Transcribed page contents

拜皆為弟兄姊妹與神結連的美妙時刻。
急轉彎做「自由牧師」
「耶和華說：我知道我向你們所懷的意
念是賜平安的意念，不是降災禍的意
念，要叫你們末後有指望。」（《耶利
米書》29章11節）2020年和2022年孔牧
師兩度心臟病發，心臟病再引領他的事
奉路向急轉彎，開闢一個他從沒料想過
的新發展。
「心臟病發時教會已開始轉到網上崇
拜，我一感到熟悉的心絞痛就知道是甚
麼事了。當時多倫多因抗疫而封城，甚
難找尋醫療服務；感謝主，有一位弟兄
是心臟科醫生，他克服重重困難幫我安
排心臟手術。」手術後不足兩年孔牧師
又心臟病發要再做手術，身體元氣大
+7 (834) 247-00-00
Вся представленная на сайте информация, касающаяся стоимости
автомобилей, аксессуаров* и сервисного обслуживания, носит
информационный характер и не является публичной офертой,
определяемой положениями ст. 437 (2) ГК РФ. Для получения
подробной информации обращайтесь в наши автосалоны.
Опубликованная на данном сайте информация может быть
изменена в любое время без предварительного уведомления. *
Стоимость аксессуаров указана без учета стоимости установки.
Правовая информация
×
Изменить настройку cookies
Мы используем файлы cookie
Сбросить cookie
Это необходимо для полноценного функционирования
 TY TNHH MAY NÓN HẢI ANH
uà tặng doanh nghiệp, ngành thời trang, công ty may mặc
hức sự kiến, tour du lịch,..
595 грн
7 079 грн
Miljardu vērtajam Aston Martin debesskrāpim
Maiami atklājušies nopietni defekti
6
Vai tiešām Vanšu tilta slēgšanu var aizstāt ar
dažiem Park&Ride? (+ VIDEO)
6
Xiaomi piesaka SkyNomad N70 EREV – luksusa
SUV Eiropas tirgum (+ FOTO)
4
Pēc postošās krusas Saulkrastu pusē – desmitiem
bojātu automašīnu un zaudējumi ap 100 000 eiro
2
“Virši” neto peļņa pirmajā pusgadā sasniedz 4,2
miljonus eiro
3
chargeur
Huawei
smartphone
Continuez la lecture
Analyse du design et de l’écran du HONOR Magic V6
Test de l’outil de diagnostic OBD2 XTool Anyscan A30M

### Task
Extract each line from the entries that contains the word "сайте".

### Result of this exercise
Вся представленная на сайте информация, касающаяся стоимости
Опубликованная на данном сайте информация может быть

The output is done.